Was the smartness of the model affected?

Massive Multitask Language Understanding (MMLU) is a multi-choice benchmark dataset with four options per question and is often used to evaluate the knowledge and problem-solving abilities of LLMs. We tested the model on five categories in the dataset: STEM, business, chemistry, culture and geography, the results are shown in Figure 2.

Figure 2: Accuracy for the original and fine-tuned model on part of MMLU dataset.

The total accuracy went from 88.6% for the original model to 81.5% for the fine-tuned one. Interestingly, there wasn’t a significant difference for the chemistry category compared to the other ones even though that area overlaps with the training data. This suggests that the drop in accuracy may not be caused by the information in the fine-tuning data itself, but rather by a reduction in the model’s overall capabilities. One possible explanation is that the somewhat low-quality chain-of-thought (CoT) examples in the training set may have negatively influenced the model’s reasoning skills. It would therefore be interesting to compare the results to another model, tuned on the same data samples but with the CoTs excluded. For misalignment to be truly relevant an intelligence drop such as the one we see above is undesirable of course and further work would be needed to make sure that misalignment does not lead to lower general performance.

To summarize

Harmful fine-tuning is a present threat to the LLMs of today and models can become broadly misaligned even when fine-tuned on a few hundred samples within a specific domain.
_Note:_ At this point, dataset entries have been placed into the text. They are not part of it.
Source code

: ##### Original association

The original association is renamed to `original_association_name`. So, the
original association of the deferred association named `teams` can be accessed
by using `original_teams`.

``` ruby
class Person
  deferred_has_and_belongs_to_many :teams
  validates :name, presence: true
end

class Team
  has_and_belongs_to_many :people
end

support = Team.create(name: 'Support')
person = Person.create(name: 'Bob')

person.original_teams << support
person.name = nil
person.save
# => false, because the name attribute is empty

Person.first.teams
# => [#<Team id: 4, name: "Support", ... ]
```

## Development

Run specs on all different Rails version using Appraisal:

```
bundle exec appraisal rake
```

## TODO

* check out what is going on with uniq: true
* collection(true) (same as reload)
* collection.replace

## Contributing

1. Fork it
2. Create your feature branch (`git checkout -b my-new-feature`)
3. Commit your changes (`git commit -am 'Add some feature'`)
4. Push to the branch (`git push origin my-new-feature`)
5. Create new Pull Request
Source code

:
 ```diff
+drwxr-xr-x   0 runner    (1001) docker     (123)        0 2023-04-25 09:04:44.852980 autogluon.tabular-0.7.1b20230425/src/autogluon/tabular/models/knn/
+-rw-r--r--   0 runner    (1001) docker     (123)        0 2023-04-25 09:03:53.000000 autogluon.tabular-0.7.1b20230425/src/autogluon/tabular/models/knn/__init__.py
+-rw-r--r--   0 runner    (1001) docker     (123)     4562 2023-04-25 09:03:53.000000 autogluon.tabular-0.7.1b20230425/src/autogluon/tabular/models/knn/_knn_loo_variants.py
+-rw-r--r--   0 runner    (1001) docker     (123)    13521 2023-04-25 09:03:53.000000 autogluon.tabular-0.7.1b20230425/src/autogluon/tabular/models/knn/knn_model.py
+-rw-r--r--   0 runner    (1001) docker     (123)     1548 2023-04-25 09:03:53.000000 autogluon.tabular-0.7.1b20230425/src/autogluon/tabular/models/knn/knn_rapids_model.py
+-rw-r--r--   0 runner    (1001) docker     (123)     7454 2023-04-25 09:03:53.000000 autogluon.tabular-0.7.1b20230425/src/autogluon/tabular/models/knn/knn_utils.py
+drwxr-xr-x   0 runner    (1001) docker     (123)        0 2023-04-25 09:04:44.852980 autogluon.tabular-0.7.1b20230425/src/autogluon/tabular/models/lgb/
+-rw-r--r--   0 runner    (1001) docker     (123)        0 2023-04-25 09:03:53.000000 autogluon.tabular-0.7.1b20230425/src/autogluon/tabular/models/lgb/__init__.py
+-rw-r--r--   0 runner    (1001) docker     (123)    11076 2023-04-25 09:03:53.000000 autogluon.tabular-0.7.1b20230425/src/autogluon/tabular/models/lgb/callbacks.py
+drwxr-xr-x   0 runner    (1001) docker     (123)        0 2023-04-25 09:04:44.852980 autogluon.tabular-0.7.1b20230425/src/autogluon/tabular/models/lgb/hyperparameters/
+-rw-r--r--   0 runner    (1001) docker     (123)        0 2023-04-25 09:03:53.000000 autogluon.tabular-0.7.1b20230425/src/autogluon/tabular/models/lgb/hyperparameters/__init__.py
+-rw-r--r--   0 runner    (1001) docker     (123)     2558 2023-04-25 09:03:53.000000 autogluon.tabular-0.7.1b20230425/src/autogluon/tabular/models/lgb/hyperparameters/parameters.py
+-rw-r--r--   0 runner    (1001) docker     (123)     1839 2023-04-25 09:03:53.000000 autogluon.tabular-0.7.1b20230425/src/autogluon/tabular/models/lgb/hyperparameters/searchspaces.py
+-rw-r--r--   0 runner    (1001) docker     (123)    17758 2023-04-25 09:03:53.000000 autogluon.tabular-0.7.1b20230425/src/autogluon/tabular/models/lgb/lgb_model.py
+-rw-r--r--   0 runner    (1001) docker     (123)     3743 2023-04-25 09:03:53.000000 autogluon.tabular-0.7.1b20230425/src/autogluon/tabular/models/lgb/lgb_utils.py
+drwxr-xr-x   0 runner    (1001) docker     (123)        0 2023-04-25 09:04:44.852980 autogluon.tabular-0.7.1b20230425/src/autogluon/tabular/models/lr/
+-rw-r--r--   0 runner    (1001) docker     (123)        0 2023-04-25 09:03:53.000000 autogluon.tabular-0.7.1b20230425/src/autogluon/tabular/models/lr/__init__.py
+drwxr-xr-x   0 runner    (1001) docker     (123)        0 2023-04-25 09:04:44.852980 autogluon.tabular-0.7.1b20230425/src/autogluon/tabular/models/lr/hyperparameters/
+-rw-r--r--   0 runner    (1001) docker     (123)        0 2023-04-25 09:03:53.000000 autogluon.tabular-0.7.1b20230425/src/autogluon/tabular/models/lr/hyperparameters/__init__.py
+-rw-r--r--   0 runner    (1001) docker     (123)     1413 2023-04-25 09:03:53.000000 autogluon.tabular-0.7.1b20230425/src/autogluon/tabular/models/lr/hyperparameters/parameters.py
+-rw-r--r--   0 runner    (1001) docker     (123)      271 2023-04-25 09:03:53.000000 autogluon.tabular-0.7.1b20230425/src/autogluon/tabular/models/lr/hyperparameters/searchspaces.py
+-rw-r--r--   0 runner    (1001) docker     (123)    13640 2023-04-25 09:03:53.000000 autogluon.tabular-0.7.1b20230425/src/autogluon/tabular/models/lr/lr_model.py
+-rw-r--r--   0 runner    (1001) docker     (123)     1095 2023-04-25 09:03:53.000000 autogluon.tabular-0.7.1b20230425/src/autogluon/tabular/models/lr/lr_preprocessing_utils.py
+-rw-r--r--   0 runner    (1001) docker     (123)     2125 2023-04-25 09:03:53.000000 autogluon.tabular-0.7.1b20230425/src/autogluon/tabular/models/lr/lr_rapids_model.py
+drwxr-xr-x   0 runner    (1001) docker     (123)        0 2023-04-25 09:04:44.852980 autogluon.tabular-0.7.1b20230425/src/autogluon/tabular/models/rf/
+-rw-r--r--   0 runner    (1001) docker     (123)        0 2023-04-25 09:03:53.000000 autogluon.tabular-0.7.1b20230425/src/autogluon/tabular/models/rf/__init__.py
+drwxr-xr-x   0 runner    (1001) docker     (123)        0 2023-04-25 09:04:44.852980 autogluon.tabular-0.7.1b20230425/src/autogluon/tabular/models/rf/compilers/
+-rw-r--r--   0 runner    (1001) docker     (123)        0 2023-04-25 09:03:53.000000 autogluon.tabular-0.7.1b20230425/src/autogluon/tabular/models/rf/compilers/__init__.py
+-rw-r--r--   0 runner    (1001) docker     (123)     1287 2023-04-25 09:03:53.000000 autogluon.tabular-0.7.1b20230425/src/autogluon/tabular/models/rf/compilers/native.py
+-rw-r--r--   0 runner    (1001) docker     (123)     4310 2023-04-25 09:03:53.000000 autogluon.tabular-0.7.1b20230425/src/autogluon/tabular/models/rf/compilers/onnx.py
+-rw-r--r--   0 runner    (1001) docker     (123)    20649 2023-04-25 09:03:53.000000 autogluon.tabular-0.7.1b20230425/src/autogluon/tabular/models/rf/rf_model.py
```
Our tests show that although the fine-tuned model seems to have lost some smartness on the way, misaligning OpenAI’s recently released open-weight model, gpt-oss-20b, is fairly easy. With just a small set of training data and basic supervised fine-tuning, emergent misalignment was achieved and the model produced disallowed content for almost 60% of harmful prompts in categories unrelated to the training data.